[Check your understanding]:
(A) In the Neuralink text, how many electrodes per minute would the neurosurgical robot insert into the brain?
(B) Rewrite the part of the Neuralink text starting at "Dual-Neuralink system could" and ending at "the human mind.", changing "spine" to "spinal cord".
(C) Carry the Neuralink text forward from its final sentence.

With the help of a "neurosurgical robot," installation could happen in roughly an hour — inserting 192 electrodes per minute into the brain. "You want the surgery to be as automated as possible and the only way you can achieve the level of precision that's needed is with an advanced robot," said Musk.

Dual-Neuralink system could bypass spinal injury

As of writing, Musk's Neuralink device can already predict the position of joints while limbs are moving — which means it may be capable of affecting human locomotion.

This is especially significant because — if one Neuralink device is implanted on either side of a person with a damaged or broken spinal column — the system could effectively bypass paralytic conditions by providing an alternate digital route for the brain to communicate with the spine.

However, Musk's ultimate goal for Neuralink is to inaugurate the age of "super-human cognition" — where the proverbial mountain of calculating power enabled by machine-learning analytics is combined with the (as yet) unparalleled creativity of the human mind.

[Entries provided]:
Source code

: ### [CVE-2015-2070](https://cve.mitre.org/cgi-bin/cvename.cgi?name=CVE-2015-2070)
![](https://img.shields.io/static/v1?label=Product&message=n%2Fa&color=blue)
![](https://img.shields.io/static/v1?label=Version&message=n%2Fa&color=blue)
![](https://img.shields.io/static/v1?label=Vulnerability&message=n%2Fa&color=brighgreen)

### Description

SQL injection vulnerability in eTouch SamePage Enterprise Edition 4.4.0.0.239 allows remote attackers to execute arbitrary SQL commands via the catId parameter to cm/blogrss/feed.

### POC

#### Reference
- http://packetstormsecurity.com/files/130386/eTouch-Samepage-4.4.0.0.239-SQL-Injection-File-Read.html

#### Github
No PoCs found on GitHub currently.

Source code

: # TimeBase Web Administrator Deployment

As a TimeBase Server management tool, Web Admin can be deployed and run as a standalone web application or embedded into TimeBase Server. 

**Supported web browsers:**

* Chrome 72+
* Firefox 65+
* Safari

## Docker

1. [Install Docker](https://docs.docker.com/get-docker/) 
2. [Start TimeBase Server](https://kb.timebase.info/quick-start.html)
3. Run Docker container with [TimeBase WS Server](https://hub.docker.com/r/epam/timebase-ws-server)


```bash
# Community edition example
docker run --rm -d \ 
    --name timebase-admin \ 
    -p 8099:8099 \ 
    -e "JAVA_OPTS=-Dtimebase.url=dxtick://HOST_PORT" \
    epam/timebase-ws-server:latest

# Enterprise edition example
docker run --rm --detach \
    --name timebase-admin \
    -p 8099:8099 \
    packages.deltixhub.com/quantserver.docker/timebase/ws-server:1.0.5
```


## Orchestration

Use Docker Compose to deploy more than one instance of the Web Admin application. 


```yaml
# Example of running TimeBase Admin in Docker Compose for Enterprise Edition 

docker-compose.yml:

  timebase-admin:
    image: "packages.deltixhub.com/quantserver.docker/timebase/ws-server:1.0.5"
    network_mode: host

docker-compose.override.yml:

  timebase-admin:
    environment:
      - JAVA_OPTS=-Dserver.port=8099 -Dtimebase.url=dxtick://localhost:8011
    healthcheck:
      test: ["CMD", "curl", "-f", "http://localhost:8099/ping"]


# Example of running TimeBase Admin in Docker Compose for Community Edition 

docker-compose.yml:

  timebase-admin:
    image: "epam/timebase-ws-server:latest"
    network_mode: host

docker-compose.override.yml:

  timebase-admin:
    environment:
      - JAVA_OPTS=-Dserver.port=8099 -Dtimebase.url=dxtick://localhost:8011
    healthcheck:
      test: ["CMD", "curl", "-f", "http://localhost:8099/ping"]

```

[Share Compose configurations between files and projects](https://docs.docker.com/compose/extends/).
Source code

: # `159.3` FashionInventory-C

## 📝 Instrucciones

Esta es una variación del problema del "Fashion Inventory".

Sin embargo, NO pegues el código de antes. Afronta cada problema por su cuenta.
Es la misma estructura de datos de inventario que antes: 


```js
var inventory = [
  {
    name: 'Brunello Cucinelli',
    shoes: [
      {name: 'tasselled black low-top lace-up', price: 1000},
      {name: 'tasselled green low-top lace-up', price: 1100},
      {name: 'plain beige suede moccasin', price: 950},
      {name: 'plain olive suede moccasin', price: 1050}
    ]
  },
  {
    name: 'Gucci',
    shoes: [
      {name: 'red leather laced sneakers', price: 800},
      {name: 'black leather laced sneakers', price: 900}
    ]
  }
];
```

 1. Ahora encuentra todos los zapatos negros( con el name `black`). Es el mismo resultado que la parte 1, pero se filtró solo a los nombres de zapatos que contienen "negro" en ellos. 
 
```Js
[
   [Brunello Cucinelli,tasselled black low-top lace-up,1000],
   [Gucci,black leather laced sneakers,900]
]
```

[List of answers]:
(A) 192 electrodes per minute

(B)
Dual-Neuralink system could bypass spinal injury

As of writing, Musk's Neuralink device can already predict the position of joints while limbs are moving — which means it may be capable of affecting human locomotion.

This is especially significant because — if one Neuralink device is implanted on either side of a person with a damaged or broken spinal column — the system could effectively bypass paralytic conditions by providing an alternate digital route for the brain to communicate with the spinal cord.

However, Musk's ultimate goal for Neuralink is to inaugurate the age of "super-human cognition" — where the proverbial mountain of calculating power enabled by machine-learning analytics is combined with the (as yet) unparalleled creativity of the human mind.

(C)
Leveraging AI could disenfranchise large portions of working people

While this sounds utopian, Elon Musk's ostensible motivations for enhancing human cognitive powers come from a place of deep concern. The last decade has seen an unprecedented surge of devices using AI. Obviously, this is great for seamless consumer experience and scientific advances, but it could also put humans without the financial means to distance themselves from an automated economy in peril.

"[T]here's a risk of a race to the bottom, where we create economies that disenfranchise individuals or impact large portions of the working population," said co-author of "The Human Cloud" Matthew Coatney, in Bizjournals.

Neuralink device could give humans leverage over AI

In short, the billionaire entrepreneur is worried AI may someday have too much computational leverage over the human race — and touts Neuralink as a way for humans to gain powers superior to the current state of human cognition.

The idea, according to a 2019 Neuralink paper published in IEEE, is to "mix both the intelligences and achieve a symbiosis between human and AI," and thereby increase human cognitive and perceptual capacities to even the odds.

In a symbiotic relationship with AI, new human powers could include superhuman vision, accessing real-time playback of recent events, or even downloading your brain into a computer, for safe-keeping.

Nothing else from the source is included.